In case you were a client Bob, every professional would send you home, when you´re not willing to accept the laws of nature and rules of professional business.
When you misunderstand and misuse a term, you can not in all seriousness claim that others have to stay calm about your argueing about there correct use.
So, it is not astounding, that we send several idiotic "clients" through the door every year.

And your picture shows a incorrect term!

Regards
Richard

 

Mal
The graph gives force various values of Cd for downwind condition at various windspeed. It provides values of Cd for the second equation I provided:
Drag Force = 0.5 x rho x V^2 x Cd x Area (In line with the apparent wind)

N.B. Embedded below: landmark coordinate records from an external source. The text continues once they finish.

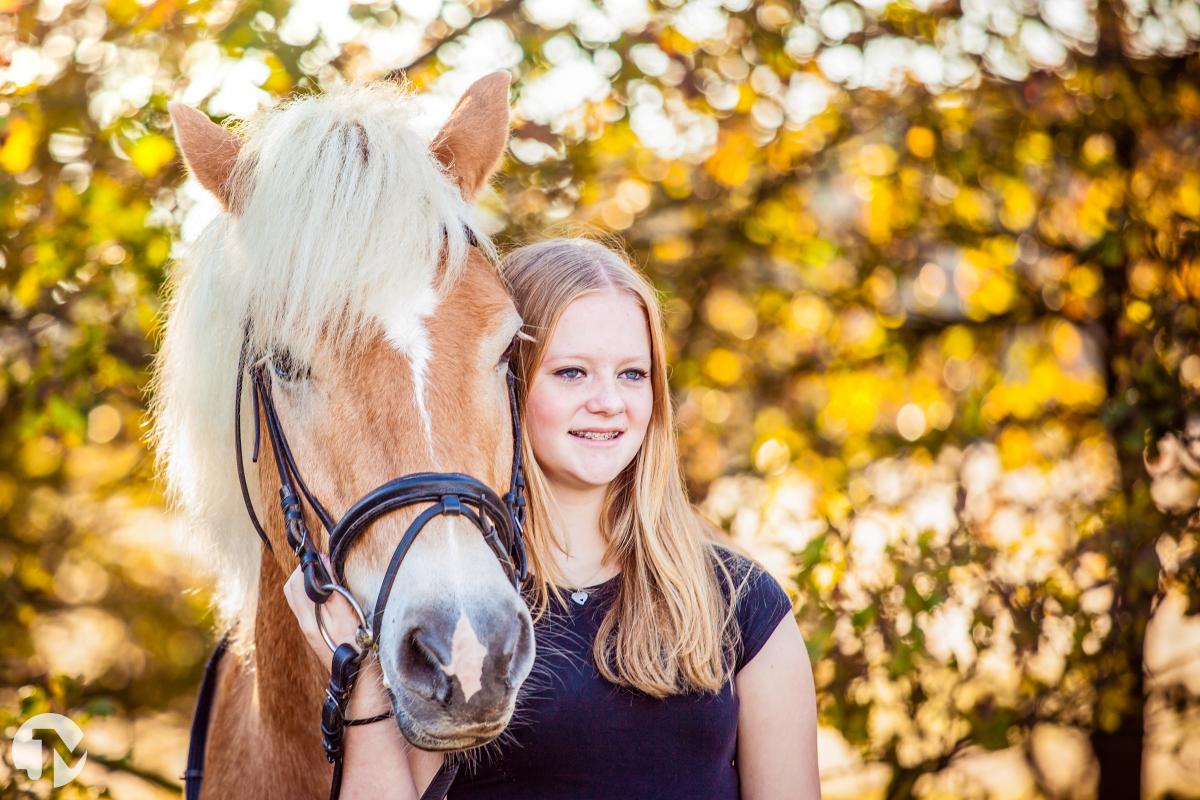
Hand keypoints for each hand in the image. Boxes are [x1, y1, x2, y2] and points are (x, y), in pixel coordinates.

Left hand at [282, 557, 390, 717]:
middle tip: (327, 566)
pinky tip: (334, 597)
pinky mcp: (319, 635)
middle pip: (293, 589)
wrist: (361, 685)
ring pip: (300, 599)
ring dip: (311, 585)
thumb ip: (333, 593)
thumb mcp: (349, 618)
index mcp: (309, 619)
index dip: (309, 566)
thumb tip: (322, 567)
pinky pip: (310, 608)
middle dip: (306, 573)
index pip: (296, 583)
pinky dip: (317, 596)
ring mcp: (311, 631)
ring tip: (331, 579)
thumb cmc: (359, 651)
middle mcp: (305, 625)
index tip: (327, 558)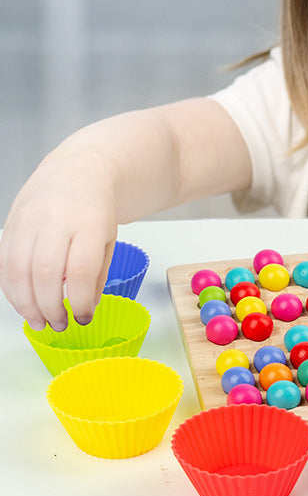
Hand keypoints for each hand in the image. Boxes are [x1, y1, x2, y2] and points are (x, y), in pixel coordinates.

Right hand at [0, 148, 117, 330]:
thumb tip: (85, 309)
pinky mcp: (10, 224)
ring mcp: (29, 221)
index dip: (78, 301)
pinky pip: (3, 263)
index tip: (83, 318)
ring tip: (40, 321)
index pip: (81, 270)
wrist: (77, 171)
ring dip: (26, 304)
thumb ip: (97, 274)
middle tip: (58, 325)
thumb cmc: (95, 208)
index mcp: (89, 224)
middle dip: (50, 307)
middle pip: (45, 273)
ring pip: (18, 270)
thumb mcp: (109, 238)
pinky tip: (24, 302)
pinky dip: (11, 289)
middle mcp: (56, 220)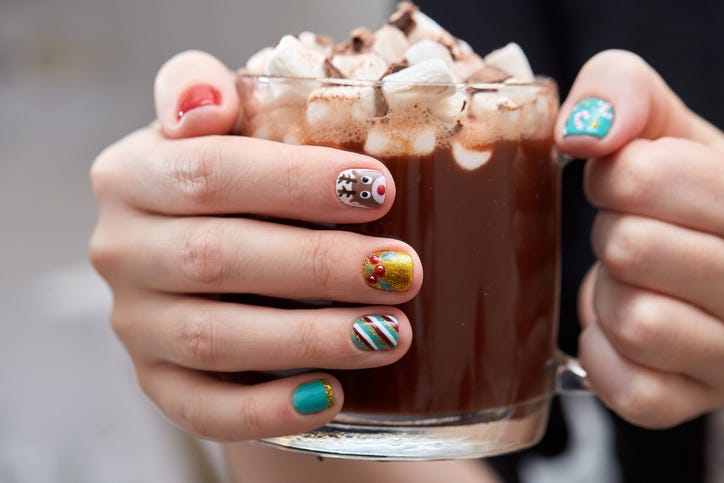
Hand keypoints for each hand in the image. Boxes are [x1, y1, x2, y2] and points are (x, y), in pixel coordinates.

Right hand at [89, 50, 419, 440]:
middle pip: (216, 258)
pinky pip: (204, 409)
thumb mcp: (225, 126)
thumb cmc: (238, 183)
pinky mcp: (157, 384)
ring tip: (391, 333)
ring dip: (311, 338)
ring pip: (215, 338)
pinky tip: (333, 396)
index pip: (207, 172)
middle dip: (319, 265)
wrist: (220, 259)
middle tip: (402, 271)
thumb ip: (203, 92)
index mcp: (133, 174)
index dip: (295, 182)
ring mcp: (136, 325)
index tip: (380, 190)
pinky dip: (269, 408)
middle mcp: (123, 251)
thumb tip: (205, 105)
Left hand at [557, 50, 723, 427]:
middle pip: (632, 248)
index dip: (614, 176)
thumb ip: (622, 89)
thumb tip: (585, 129)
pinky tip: (626, 331)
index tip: (631, 183)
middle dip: (614, 233)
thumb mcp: (664, 125)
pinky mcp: (694, 401)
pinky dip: (605, 355)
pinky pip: (626, 386)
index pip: (644, 177)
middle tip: (634, 235)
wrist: (707, 266)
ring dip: (613, 296)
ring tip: (637, 283)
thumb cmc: (682, 195)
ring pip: (637, 321)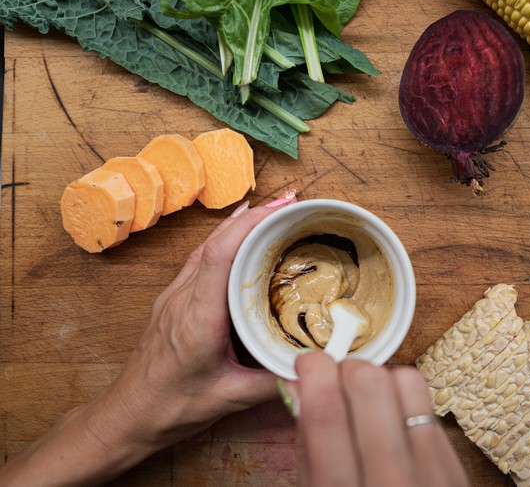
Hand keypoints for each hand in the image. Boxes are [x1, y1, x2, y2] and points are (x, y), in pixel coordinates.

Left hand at [0, 195, 295, 485]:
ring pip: (205, 246)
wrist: (129, 414)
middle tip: (289, 202)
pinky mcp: (173, 300)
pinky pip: (199, 258)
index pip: (220, 257)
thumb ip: (273, 382)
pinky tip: (238, 232)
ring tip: (272, 210)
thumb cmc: (171, 407)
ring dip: (238, 225)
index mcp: (197, 318)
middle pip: (215, 243)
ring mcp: (174, 296)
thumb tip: (312, 367)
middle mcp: (182, 299)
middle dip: (254, 217)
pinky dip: (223, 239)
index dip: (250, 227)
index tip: (279, 209)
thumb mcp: (230, 399)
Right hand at [288, 352, 468, 486]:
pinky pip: (428, 405)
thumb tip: (299, 387)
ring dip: (379, 379)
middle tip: (336, 380)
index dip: (313, 373)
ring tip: (366, 399)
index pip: (327, 414)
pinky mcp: (455, 469)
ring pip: (406, 383)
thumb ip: (308, 449)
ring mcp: (431, 475)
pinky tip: (392, 418)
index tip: (307, 361)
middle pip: (370, 386)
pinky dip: (404, 399)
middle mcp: (391, 484)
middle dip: (346, 370)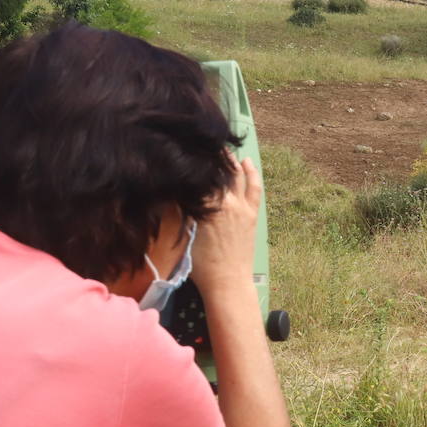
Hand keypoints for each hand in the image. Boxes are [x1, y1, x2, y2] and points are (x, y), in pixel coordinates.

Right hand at [191, 153, 260, 291]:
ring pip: (235, 175)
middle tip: (199, 145)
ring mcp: (241, 206)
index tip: (184, 149)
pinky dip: (251, 173)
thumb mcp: (184, 234)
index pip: (199, 175)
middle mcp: (226, 201)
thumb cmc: (201, 264)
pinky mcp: (251, 213)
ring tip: (219, 148)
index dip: (191, 161)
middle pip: (217, 170)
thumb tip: (172, 190)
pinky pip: (254, 187)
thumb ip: (179, 211)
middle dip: (209, 156)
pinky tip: (246, 161)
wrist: (227, 281)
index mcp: (207, 206)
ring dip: (228, 160)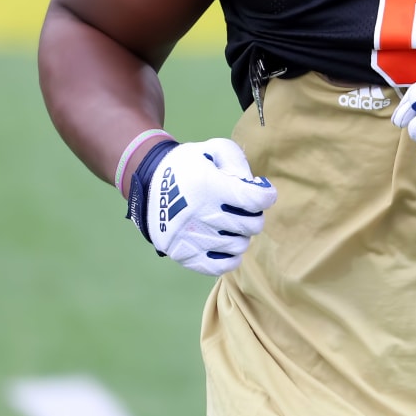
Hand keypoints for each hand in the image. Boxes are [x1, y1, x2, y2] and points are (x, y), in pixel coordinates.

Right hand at [125, 137, 276, 275]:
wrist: (149, 181)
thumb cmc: (188, 164)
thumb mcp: (214, 149)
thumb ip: (239, 164)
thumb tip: (256, 188)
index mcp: (208, 186)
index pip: (255, 200)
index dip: (265, 196)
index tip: (261, 193)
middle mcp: (199, 214)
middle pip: (251, 226)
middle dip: (253, 214)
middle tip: (244, 208)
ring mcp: (190, 238)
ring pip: (239, 246)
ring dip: (241, 234)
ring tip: (230, 223)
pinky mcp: (183, 254)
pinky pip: (222, 266)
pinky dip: (230, 256)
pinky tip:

For example at 15m/s and C = 1, the force is 15kgf. Using the equation:
Force = .5 x 1.2 x 225 x 1 = 135N = 13.8kgf

A little different. Air density is a function of temperature so within the accuracy of the chart without temperature being specified.

On the first item:

When you use the word "horsepower" you are using a well defined term for power originally specified by James Watt. He estimated that the rate a horse could do work was 33,000ft-lbf/min. The story goes that he needed some way to compare his engines to what others could appreciate.

When you use the word "horsepower" you have carelessly wandered into the engineering realm where the word "power" is narrowly defined. It is not a commonly agreed term, rather it is precisely defined:
"Definition: Power is the time rate at which work is done or energy is transferred. In calculus terms, power is the derivative of work with respect to time.
The SI unit of power is the watt (W) or joule per second (J/s). Horsepower is a unit of power in the British system of measurement."

 

All the SI formula for wind-force will give N/m^2

When you see kg shown as a force it just shows that someone used a mass conversion table forgetting that lb-force actually converts to Newtons NOT to kilograms.

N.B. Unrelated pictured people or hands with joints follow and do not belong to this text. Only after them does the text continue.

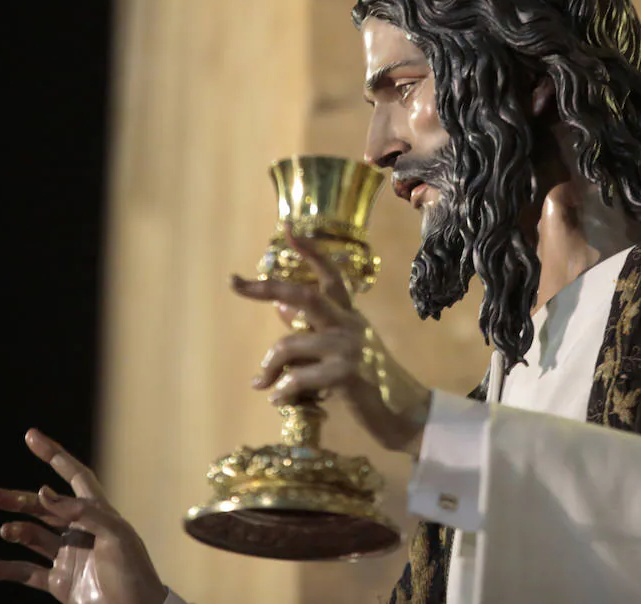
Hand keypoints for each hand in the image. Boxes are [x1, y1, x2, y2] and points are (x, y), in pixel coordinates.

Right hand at [0, 429, 167, 603]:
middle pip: (46, 506)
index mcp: (99, 513)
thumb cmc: (133, 573)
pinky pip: (24, 572)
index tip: (32, 436)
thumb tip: (43, 492)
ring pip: (34, 536)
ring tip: (6, 531)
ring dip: (15, 530)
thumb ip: (82, 512)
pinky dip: (2, 569)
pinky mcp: (60, 582)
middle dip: (21, 499)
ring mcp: (69, 556)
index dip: (55, 455)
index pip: (75, 476)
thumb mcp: (115, 536)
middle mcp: (82, 531)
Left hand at [233, 228, 431, 454]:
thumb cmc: (369, 381)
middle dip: (266, 288)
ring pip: (289, 345)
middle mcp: (349, 324)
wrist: (404, 412)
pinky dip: (281, 391)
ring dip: (269, 368)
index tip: (288, 229)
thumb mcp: (341, 349)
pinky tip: (280, 399)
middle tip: (236, 283)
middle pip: (304, 296)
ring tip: (263, 384)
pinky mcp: (346, 375)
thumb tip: (280, 307)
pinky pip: (297, 378)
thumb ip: (313, 329)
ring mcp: (348, 348)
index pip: (330, 275)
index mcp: (348, 314)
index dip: (310, 251)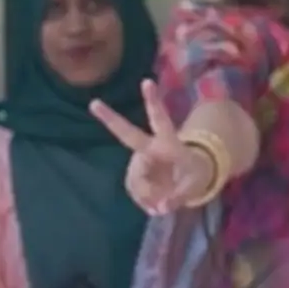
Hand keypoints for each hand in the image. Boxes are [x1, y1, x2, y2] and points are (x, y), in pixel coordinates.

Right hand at [94, 80, 210, 214]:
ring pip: (135, 179)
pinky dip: (144, 200)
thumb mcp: (194, 186)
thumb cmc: (195, 174)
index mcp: (168, 142)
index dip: (153, 101)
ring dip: (147, 195)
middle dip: (110, 118)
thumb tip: (160, 207)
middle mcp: (149, 147)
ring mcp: (140, 160)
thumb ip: (178, 197)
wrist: (189, 178)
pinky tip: (154, 204)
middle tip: (93, 103)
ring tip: (162, 204)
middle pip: (127, 133)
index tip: (147, 81)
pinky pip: (134, 190)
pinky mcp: (135, 174)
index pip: (160, 120)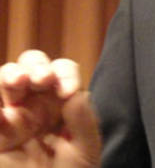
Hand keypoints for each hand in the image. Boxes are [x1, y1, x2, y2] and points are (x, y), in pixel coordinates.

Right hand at [0, 50, 100, 166]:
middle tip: (43, 79)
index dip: (65, 74)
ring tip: (19, 81)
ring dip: (10, 75)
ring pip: (6, 80)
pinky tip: (2, 112)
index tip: (68, 92)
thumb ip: (84, 122)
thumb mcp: (86, 150)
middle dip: (36, 65)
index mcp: (61, 100)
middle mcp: (36, 102)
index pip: (62, 71)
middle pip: (31, 66)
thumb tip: (78, 94)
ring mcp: (12, 116)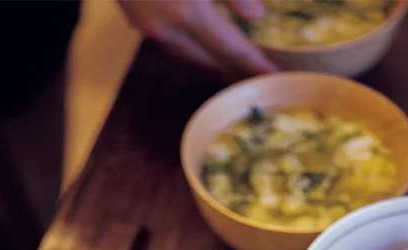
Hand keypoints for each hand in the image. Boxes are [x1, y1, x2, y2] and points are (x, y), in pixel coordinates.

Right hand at [118, 0, 277, 78]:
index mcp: (189, 12)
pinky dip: (191, 55)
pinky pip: (171, 48)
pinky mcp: (135, 20)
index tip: (272, 75)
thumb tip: (258, 16)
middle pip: (210, 61)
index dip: (253, 63)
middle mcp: (167, 28)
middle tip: (256, 79)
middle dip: (235, 71)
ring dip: (212, 67)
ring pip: (188, 59)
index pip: (232, 48)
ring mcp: (148, 27)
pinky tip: (201, 52)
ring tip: (233, 72)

This confusion of units is a problem. Otherwise well founded material from institutes like Westlawn and Dave Gerr unfortunately perpetuate this because they don't understand the SI system. As soon as you are given kg as a force you must convert it to Newtons for it to be of any use. So it’s a confusing and backwards effort to talk of kg for force .

The SI system of units is actually very easy to work with and very logical.
it is a very good idea to get an understanding of the fundamental unit of force called after Isaac Newton ( Newton's work in the 1600's was on par with Einstein's for sheer deductive brilliance ). The Newton(N) is close to the force experienced from holding a decent sized cooking apple on the Earths surface. It’s easy to relate to.

One pound force is 'four and a half' Newtons (4.5N)
It’s much more informative and helpful in the next step in a calculation to use correct units. Material strength for example is given in Newtons per square millimeter AKA megapascal (MPa)

Just to illustrate this
Consider how many apples (N) can I support with a mild steel wire 1mm in diameter with a yield strength of 300 apples(N) per square millimeter ( AKA 300MPa yield ).
.After about 5 minutes of exposure the Newton becomes a real and useful unit which anyone can grasp and which is useable for the next step in the calculation.